§ Required task:
Retype each line in these items character for character, covering all of them.

[Begin Data to use]

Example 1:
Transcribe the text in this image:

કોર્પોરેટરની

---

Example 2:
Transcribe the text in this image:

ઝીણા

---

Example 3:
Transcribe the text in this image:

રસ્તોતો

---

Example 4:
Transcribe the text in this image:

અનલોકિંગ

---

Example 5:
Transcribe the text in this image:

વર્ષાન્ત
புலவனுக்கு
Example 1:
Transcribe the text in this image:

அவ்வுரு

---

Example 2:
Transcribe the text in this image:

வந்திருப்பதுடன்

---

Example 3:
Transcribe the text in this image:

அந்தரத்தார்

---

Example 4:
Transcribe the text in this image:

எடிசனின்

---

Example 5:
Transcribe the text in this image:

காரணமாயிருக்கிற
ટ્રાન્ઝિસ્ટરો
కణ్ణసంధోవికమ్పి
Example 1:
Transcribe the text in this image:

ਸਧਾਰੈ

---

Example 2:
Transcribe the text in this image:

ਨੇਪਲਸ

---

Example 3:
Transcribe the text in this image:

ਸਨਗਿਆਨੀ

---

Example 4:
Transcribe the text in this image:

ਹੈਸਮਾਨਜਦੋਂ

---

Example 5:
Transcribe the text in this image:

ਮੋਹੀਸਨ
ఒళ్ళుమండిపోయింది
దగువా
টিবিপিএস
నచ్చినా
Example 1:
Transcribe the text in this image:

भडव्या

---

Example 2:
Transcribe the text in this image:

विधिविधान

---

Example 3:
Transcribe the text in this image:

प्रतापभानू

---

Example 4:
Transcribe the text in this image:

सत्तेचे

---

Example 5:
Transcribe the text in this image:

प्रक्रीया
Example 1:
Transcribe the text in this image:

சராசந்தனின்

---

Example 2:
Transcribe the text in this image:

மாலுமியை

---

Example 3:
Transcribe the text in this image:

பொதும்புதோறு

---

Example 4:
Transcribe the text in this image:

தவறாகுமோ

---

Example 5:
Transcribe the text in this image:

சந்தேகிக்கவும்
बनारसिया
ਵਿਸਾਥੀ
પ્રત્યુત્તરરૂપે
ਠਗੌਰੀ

[End Data to use]

§ Expected answer:
Example 1:
Transcribe the text in this image:

કોર્પોરેટરની

---

Example 2:
Transcribe the text in this image:

ઝીણા

---

Example 3:
Transcribe the text in this image:

રસ્તોતો

---

Example 4:
Transcribe the text in this image:

અનલોકિંગ

---

Example 5:
Transcribe the text in this image:

વર્ષાન્ત
புலவனுக்கு
Example 1:
Transcribe the text in this image:

அவ்வுரு

---

Example 2:
Transcribe the text in this image:

வந்திருப்பதுடன்

---

Example 3:
Transcribe the text in this image:

அந்தரத்தார்

---

Example 4:
Transcribe the text in this image:

எடிசனின்

---

Example 5:
Transcribe the text in this image:

காரணமாயிருக்கிற
ટ્રાન્ઝિસ્ટરો
కణ్ణసంధోవికమ్పి
Example 1:
Transcribe the text in this image:

ਸਧਾਰੈ

---

Example 2:
Transcribe the text in this image:

ਨੇਪਲਸ

---

Example 3:
Transcribe the text in this image:

ਸਨਗਿਆਨੀ

---

Example 4:
Transcribe the text in this image:

ਹੈਸਮਾਨਜਦੋਂ

---

Example 5:
Transcribe the text in this image:

ਮੋਹੀਸਨ
ఒళ్ళుమండిపోయింది
దగువా
টিবিপিএস
నచ్చినా
Example 1:
Transcribe the text in this image:

भडव्या

---

Example 2:
Transcribe the text in this image:

विधिविधान

---

Example 3:
Transcribe the text in this image:

प्रतापभानू

---

Example 4:
Transcribe the text in this image:

सत्तेचे

---

Example 5:
Transcribe the text in this image:

प्रक्रीया
Example 1:
Transcribe the text in this image:

சராசந்தனின்

---

Example 2:
Transcribe the text in this image:

மாலுமியை

---

Example 3:
Transcribe the text in this image:

பொதும்புதோறு

---

Example 4:
Transcribe the text in this image:

தவறாகுமோ

---

Example 5:
Transcribe the text in this image:

சந்தேகிக்கவும்
बनारसिया
ਵਿਸਾਥੀ
પ્રત્યુત્તરરૂપે
ਠਗੌਰੀ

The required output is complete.